#### [PROBLEM DETAILS]
Print the records exactly as they are written.

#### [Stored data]
────────────────────────────────────────

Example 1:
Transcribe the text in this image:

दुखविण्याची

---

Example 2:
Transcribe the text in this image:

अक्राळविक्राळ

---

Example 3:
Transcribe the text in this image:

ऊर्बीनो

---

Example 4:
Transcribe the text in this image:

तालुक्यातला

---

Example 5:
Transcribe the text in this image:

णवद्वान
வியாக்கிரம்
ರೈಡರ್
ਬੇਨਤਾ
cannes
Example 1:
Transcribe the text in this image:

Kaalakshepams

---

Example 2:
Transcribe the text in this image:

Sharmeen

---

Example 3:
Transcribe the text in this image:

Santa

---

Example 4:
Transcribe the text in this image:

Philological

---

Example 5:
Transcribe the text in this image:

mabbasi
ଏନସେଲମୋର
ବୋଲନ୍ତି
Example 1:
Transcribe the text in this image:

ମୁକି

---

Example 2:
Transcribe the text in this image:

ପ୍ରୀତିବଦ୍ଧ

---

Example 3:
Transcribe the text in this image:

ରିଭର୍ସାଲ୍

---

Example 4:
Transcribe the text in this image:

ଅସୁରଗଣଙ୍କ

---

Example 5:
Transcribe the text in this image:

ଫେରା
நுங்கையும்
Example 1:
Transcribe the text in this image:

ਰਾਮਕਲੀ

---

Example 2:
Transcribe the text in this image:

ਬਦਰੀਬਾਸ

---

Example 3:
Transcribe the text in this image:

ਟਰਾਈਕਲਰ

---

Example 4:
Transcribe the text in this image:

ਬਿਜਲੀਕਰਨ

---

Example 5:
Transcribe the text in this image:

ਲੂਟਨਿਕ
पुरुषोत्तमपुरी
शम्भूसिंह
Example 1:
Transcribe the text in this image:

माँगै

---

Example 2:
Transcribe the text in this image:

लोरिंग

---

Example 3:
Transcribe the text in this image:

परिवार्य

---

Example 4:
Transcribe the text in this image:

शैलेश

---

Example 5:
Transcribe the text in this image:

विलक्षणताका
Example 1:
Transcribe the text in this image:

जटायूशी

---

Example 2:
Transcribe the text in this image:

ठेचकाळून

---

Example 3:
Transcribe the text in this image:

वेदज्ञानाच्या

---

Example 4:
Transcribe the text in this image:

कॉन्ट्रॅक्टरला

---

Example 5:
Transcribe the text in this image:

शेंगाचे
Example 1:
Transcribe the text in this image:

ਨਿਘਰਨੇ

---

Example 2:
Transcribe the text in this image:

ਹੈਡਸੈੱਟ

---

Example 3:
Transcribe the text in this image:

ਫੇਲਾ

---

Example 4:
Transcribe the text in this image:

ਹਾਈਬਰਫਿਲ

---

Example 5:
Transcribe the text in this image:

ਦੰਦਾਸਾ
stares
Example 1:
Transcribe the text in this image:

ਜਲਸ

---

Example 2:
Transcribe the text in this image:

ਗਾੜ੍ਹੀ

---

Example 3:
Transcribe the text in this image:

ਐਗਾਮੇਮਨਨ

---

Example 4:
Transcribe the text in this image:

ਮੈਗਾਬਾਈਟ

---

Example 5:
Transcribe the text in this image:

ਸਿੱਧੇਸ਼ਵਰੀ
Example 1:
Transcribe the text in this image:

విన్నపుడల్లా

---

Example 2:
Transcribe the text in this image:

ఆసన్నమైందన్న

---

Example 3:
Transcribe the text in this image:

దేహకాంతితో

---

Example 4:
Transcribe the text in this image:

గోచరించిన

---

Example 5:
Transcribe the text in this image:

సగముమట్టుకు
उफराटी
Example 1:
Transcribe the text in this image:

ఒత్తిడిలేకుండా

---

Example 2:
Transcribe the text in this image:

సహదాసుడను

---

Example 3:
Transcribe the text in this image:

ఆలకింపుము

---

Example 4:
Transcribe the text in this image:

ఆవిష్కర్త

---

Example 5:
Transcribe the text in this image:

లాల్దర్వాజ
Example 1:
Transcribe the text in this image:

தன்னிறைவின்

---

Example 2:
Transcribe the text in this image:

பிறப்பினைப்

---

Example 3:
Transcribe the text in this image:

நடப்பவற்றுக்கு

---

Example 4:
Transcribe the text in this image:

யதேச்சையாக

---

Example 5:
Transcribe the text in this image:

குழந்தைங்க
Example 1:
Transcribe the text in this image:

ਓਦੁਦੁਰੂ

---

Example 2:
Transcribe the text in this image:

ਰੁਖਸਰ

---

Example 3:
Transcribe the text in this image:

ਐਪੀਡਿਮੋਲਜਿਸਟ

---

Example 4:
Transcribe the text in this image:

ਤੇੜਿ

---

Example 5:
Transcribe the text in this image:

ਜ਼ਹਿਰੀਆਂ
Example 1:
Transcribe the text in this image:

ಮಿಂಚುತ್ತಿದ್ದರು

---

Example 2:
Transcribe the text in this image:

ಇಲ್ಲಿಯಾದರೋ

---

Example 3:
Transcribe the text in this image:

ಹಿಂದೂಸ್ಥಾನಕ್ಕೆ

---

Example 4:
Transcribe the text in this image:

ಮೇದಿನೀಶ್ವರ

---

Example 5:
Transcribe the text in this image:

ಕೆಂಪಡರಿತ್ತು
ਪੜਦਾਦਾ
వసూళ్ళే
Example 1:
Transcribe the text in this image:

────────────────────────────────────────

#### [EXERCISE OUTPUT]
Example 1:
Transcribe the text in this image:

दुखविण्याची

---

Example 2:
Transcribe the text in this image:

अक्राळविक्राळ

---

Example 3:
Transcribe the text in this image:

ऊर्बीनो

---

Example 4:
Transcribe the text in this image:

तालुक्यातला

---

Example 5:
Transcribe the text in this image:

णवद्वान
வியாக்கிரம்
ರೈಡರ್
ਬੇਨਤਾ
cannes
Example 1:
Transcribe the text in this image:

Kaalakshepams

---

Example 2:
Transcribe the text in this image:

Sharmeen

---

Example 3:
Transcribe the text in this image:

Santa

---

Example 4:
Transcribe the text in this image:

Philological

---

Example 5:
Transcribe the text in this image:

mabbasi
ଏନସେଲମୋର
ବୋଲନ୍ତି
Example 1:
Transcribe the text in this image:

ମୁକି

---

Example 2:
Transcribe the text in this image:

ପ୍ରୀତିବଦ୍ଧ

---

Example 3:
Transcribe the text in this image:

ରିଭର୍ସାଲ୍

---

Example 4:
Transcribe the text in this image:

ଅସୁରଗଣଙ୍କ

---

Example 5:
Transcribe the text in this image:

ଫେରା
நுங்கையும்
Example 1:
Transcribe the text in this image:

ਰਾਮਕਲੀ

---

Example 2:
Transcribe the text in this image:

ਬਦਰੀਬਾਸ

---

Example 3:
Transcribe the text in this image:

ਟਰਾਈਕਲਰ

---

Example 4:
Transcribe the text in this image:

ਬਿਜਲੀਕਰਨ

---

Example 5:
Transcribe the text in this image:

ਲੂਟਨਿਕ
पुरुषोत्तमपुरी
शम्भूसिंह
Example 1:
Transcribe the text in this image:

माँगै

---

Example 2:
Transcribe the text in this image:

लोरिंग

---

Example 3:
Transcribe the text in this image:

परिवार्य

---

Example 4:
Transcribe the text in this image:

शैलेश

---

Example 5:
Transcribe the text in this image:

विलक्षणताका
Example 1:
Transcribe the text in this image:

जटायूशी

---

Example 2:
Transcribe the text in this image:

ठेचकाळून

---

Example 3:
Transcribe the text in this image:

वेदज्ञानाच्या

---

Example 4:
Transcribe the text in this image:

कॉन्ट्रॅक्टरला

---

Example 5:
Transcribe the text in this image:

शेंगाचे
Example 1:
Transcribe the text in this image:

ਨਿਘਰਨੇ

---

Example 2:
Transcribe the text in this image:

ਹੈਡਸੈੱਟ

---

Example 3:
Transcribe the text in this image:

ਫੇਲਾ

---

Example 4:
Transcribe the text in this image:

ਹਾਈਬਰਫਿਲ

---

Example 5:
Transcribe the text in this image:

ਦੰਦਾਸਾ
stares
Example 1:
Transcribe the text in this image:

ਜਲਸ

---

Example 2:
Transcribe the text in this image:

ਗਾੜ੍ਹੀ

---

Example 3:
Transcribe the text in this image:

ਐਗਾਮੇਮਨਨ

---

Example 4:
Transcribe the text in this image:

ਮੈਗਾਬਾਈਟ

---

Example 5:
Transcribe the text in this image:

ਸਿੱਧੇਸ਼ਵਰੀ
Example 1:
Transcribe the text in this image:

విన్నపుడల్లా

---

Example 2:
Transcribe the text in this image:

ఆసన్నమైందన్న

---

Example 3:
Transcribe the text in this image:

దేహకాంతితో

---

Example 4:
Transcribe the text in this image:

గోచరించిన

---

Example 5:
Transcribe the text in this image:

సగముమట్టుకు
उफराटी
Example 1:
Transcribe the text in this image:

ఒత్తిడిలేకుండా

---

Example 2:
Transcribe the text in this image:

సహదాసుడను

---

Example 3:
Transcribe the text in this image:

ఆలకింపుము

---

Example 4:
Transcribe the text in this image:

ఆవిష్కర్త

---

Example 5:
Transcribe the text in this image:

లాల్దర్వాజ
Example 1:
Transcribe the text in this image:

தன்னிறைவின்

---

Example 2:
Transcribe the text in this image:

பிறப்பினைப்

---

Example 3:
Transcribe the text in this image:

நடப்பவற்றுக்கு

---

Example 4:
Transcribe the text in this image:

யதேச்சையாக

---

Example 5:
Transcribe the text in this image:

குழந்தைங்க
Example 1:
Transcribe the text in this image:

ਓਦੁਦੁਰੂ

---

Example 2:
Transcribe the text in this image:

ਰੁਖਸਰ

---

Example 3:
Transcribe the text in this image:

ਐਪੀਡਿਮੋਲਜਿਸਟ

---

Example 4:
Transcribe the text in this image:

ਤੇੜਿ

---

Example 5:
Transcribe the text in this image:

ਜ਼ਹਿਰੀਆਂ
Example 1:
Transcribe the text in this image:

ಮಿಂಚುತ್ತಿದ್ದರು

---

Example 2:
Transcribe the text in this image:

ಇಲ್ಲಿಯಾದರೋ

---

Example 3:
Transcribe the text in this image:

ಹಿಂದೂಸ್ಥಾನಕ್ಕೆ

---

Example 4:
Transcribe the text in this image:

ಮೇದಿನೀಶ್ವರ

---

Example 5:
Transcribe the text in this image:

ಕೆಂಪಡರಿತ್ತು
ਪੜਦਾਦਾ
వసూళ్ళే
Example 1:
Transcribe the text in this image:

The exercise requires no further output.